The truth is that many of the theories we come up with are bogus. They are based on the assumption that voters make cold, rational decisions about who to vote for and can tell us why they decided as they did. This is false.

In reality, we voters — all of us — make emotional, intuitive decisions about who we prefer, and then come up with post-hoc rationalizations to explain the choices that were already made beneath conscious awareness. “People often act without knowing why they do what they do,” Daniel Kahneman, a Nobel Prize winner, noted in an e-mail message to me this week. “The fashion of political writing this year is to suggest that people choose their candidate by their stand on the issues, but this strikes me as highly implausible.”



Later it adds:

It is no accident that the major candidates in the Republican field are a pastor, a businessman and a war hero. These are the three most evocative Republican leadership models. Nor is it an accident that the Democratic race is a clash between a daughter of the feminist movement, a beneficiary of the civil rights movement and a self-styled proletarian. These are powerful Democratic categories.



Anther interesting one: http://thehill.com/mark-mellman/emotions-o...


Cognitive neuroscience teaches us that our brains construct a reality for us based on relatively limited external input. Not only is the input limited, 95 percent of the processing is unconscious, involving those parts of the brain that are implicated in our emotional reactions.

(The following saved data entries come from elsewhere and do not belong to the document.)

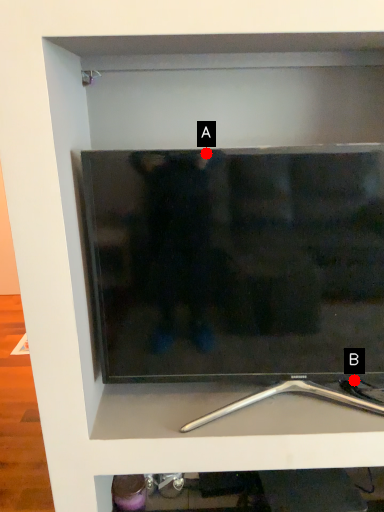
Question: Two points are circled on the image, labeled by A and B beside each circle. Which of the following is the farthest from the observer?

Choices:
 (A) A is further
 (B) B is further

Answer: (B)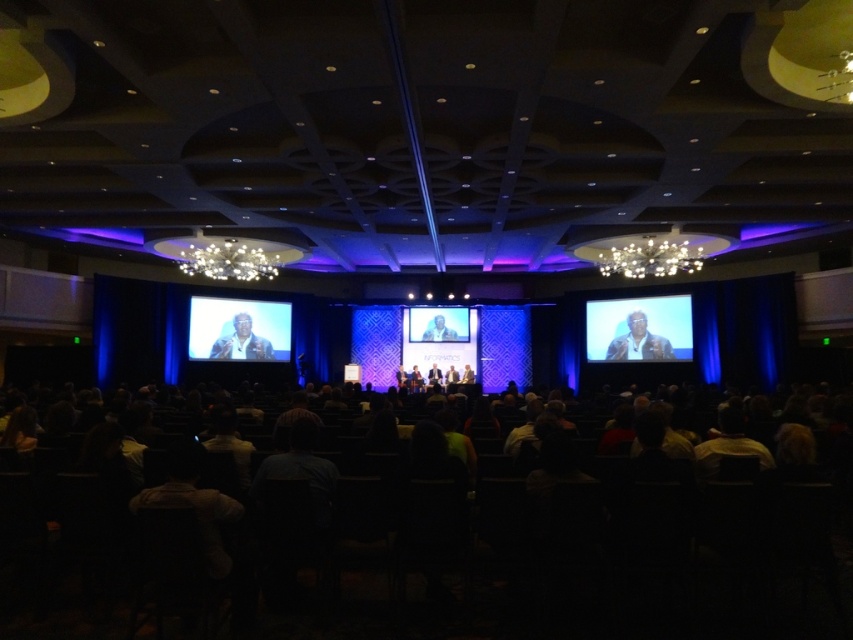
How much distance is there between matte black screen at right and matte black jacket at center?

matte black screen at right is 11.25 meters away from matte black jacket at center.

Which is more to the left, matte black screen at right or matte black jacket at center?

matte black jacket at center is more to the left.

Locate an element on the screen. This screenshot has height=640, width=853. matte black screen at right is located at coordinates (639, 328).

Can you confirm if matte black screen at right is wider than matte black panel at center?

Incorrect, matte black screen at right's width does not surpass matte black panel at center's.

Is matte black screen at right bigger than matte black panel at center?

Correct, matte black screen at right is larger in size than matte black panel at center.

Is point (654, 300) positioned behind point (456, 356)?

No, (654, 300) is in front of (456, 356).

At what (x,y) coordinates should I click in order to perform the action: click on matte black screen at right. Please return your answer as a coordinate pair (x, y). This screenshot has height=640, width=853. Looking at the image, I should click on (639, 328).

Can you confirm if matte black screen at center is positioned above matte black panel at center?

Indeed, matte black screen at center is positioned over matte black panel at center.

Who is more forward, (x=289, y=324) or (x=469, y=356)?

Positioned in front is point (x=289, y=324).

In order to click on matte black screen at center in this screenshot , I will do `click(238, 330)`.

What are the coordinates of `matte black screen at center` in the screenshot? It's located at (238, 330).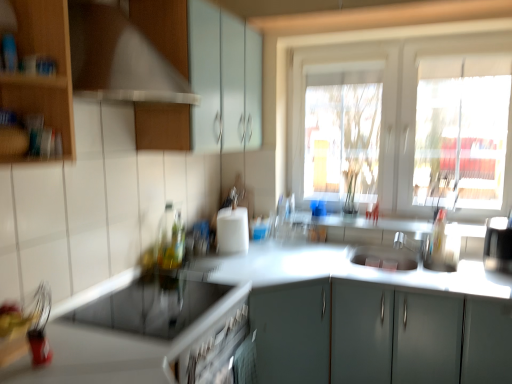
Find the location of `vacant region to the left of sleek silver coffee machine at right`. vacant region to the left of sleek silver coffee machine at right is located at coordinates 472,268.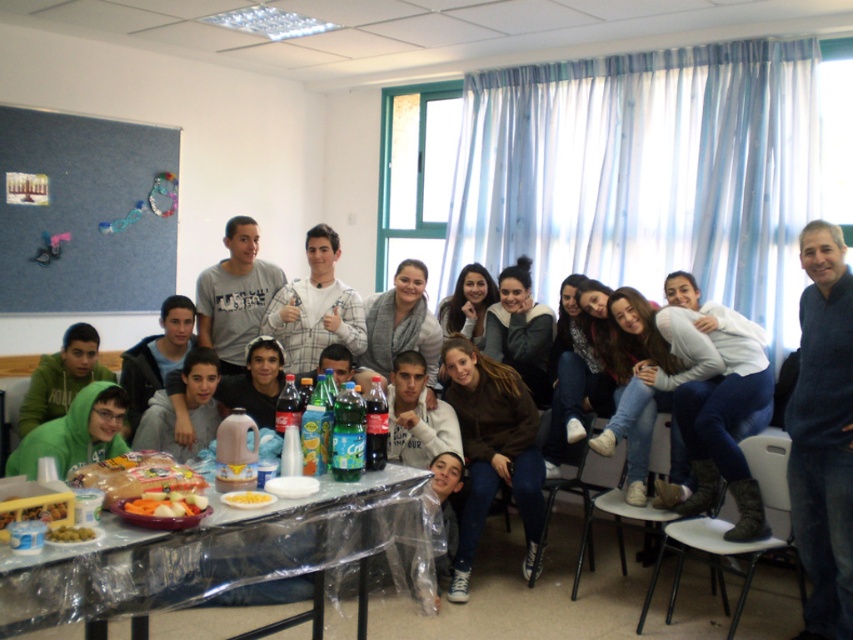
Question: Which point appears farthest from the camera in this image?

Choices:
 (A) (213, 572)
 (B) (39, 208)
 (C) (73, 531)

Answer: (B)

Question: Does smooth plastic plate at lower center appear on the right side of yellow matte corn at center?

Choices:
 (A) yes
 (B) no

Answer: (B)

Question: Among these objects, which one is nearest to the camera?

Choices:
 (A) smooth plastic container of mixed vegetables at center
 (B) dark blue sweater at right
 (C) smooth plastic plate at lower center
 (D) plaid shirt at center

Answer: (A)

Question: Does smooth plastic plate at lower center have a greater width compared to smooth plastic container of mixed vegetables at center?

Choices:
 (A) no
 (B) yes

Answer: (B)

Question: Does dark blue sweater at right appear on the left side of smooth plastic container of mixed vegetables at center?

Choices:
 (A) yes
 (B) no

Answer: (B)

Question: Which point is farther to the camera?

Choices:
 (A) yellow matte corn at center
 (B) green matte olives at lower left

Answer: (A)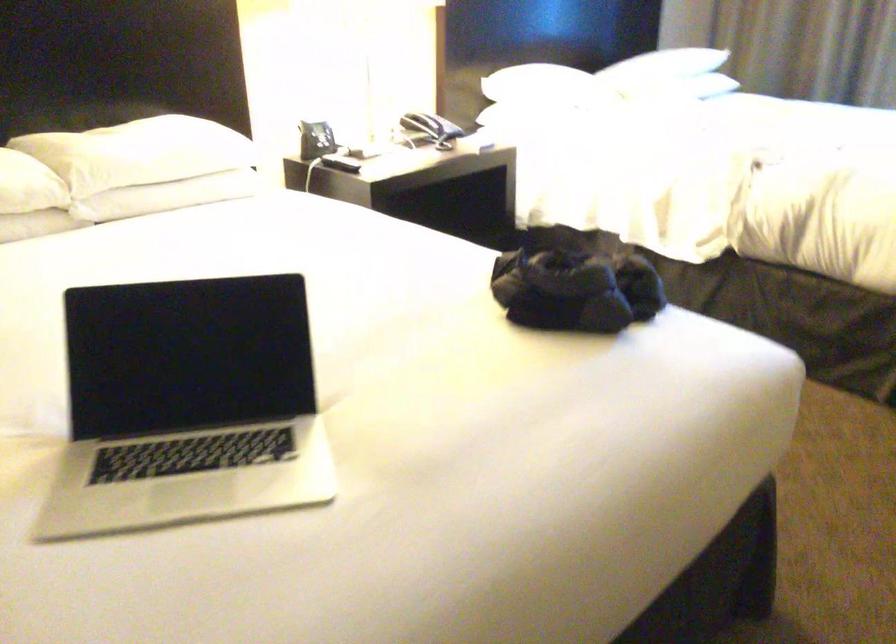
Where is `telephone handset`? The width and height of the screenshot is (896, 644). telephone handset is located at coordinates tap(436, 135).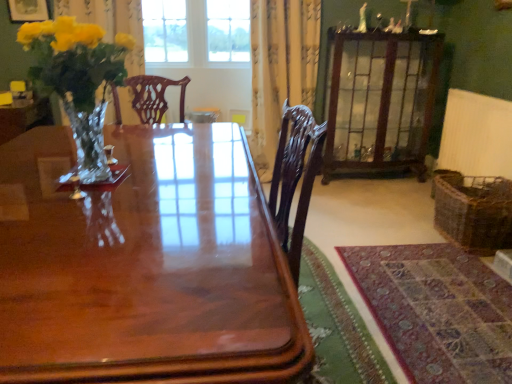
Image resolution: width=512 pixels, height=384 pixels. In order to click on unoccupied space behind shiny glass vase with yellow flowers at left in this screenshot , I will do `click(130, 153)`.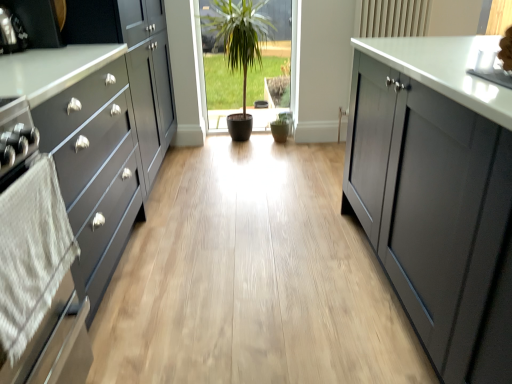
Question: Does matte black cabinet at left have a lesser height compared to white textured towel at left?

Choices:
 (A) yes
 (B) no

Answer: (B)

Question: From the image's perspective, is matte black cabinet at left located beneath white textured towel at left?

Choices:
 (A) yes
 (B) no

Answer: (B)

Question: Can you confirm if matte black cabinet at left is smaller than white textured towel at left?

Choices:
 (A) yes
 (B) no

Answer: (B)

Question: Is matte black cabinet at left at the left side of white textured towel at left?

Choices:
 (A) no
 (B) yes

Answer: (B)

Question: From a real-world perspective, is matte black cabinet at left on top of white textured towel at left?

Choices:
 (A) no
 (B) yes

Answer: (A)

Question: Is point (129, 182) positioned closer to the camera than point (67, 276)?

Choices:
 (A) farther
 (B) closer

Answer: (A)

Question: Which is correct: matte black cabinet at left is inside white textured towel at left, or outside of it?

Choices:
 (A) outside
 (B) inside

Answer: (A)

Question: From the image's perspective, is matte black cabinet at left positioned above or below white textured towel at left?

Choices:
 (A) above
 (B) below

Answer: (A)

Question: Looking at their shapes, would you say matte black cabinet at left is wider or thinner than white textured towel at left?

Choices:
 (A) thin
 (B) wide

Answer: (B)

Question: From their relative heights in the image, would you say matte black oven at left is taller or shorter than matte black cabinet at left?

Choices:
 (A) tall
 (B) short

Answer: (B)

Question: From a real-world perspective, is matte black oven at left physically located above or below matte black cabinet at left?

Choices:
 (A) below
 (B) above

Answer: (A)

Question: Considering the positions of matte black oven at left and matte black cabinet at left in the image, is matte black oven at left bigger or smaller than matte black cabinet at left?

Choices:
 (A) small
 (B) big

Answer: (A)

Question: Would you say matte black oven at left is inside or outside matte black cabinet at left?

Choices:
 (A) outside
 (B) inside

Answer: (A)

Question: Looking at their shapes, would you say white textured towel at left is wider or thinner than matte black oven at left?

Choices:
 (A) wide
 (B) thin

Answer: (B)

Question: Relative to matte black oven at left, is white textured towel at left in front or behind?

Choices:
 (A) front
 (B) behind

Answer: (A)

Rarely do voters make deliberate decisions by consciously contemplating the attributes of each candidate, understanding their issue positions, digesting their messages and logically processing the information. Rather, decisions emerge from a complex interplay of unconscious habits, emotions, and reason.



snip


Some races will be won simply by having a better slogan, a tighter political argument or highlighting a different set of issues. Many will not. Focusing exclusively on these facets of communication is to miss how people process information. The 95 percent of processing that is unconscious does not receive, and cannot even use, that kind of information. A winning argument is only part of the battle.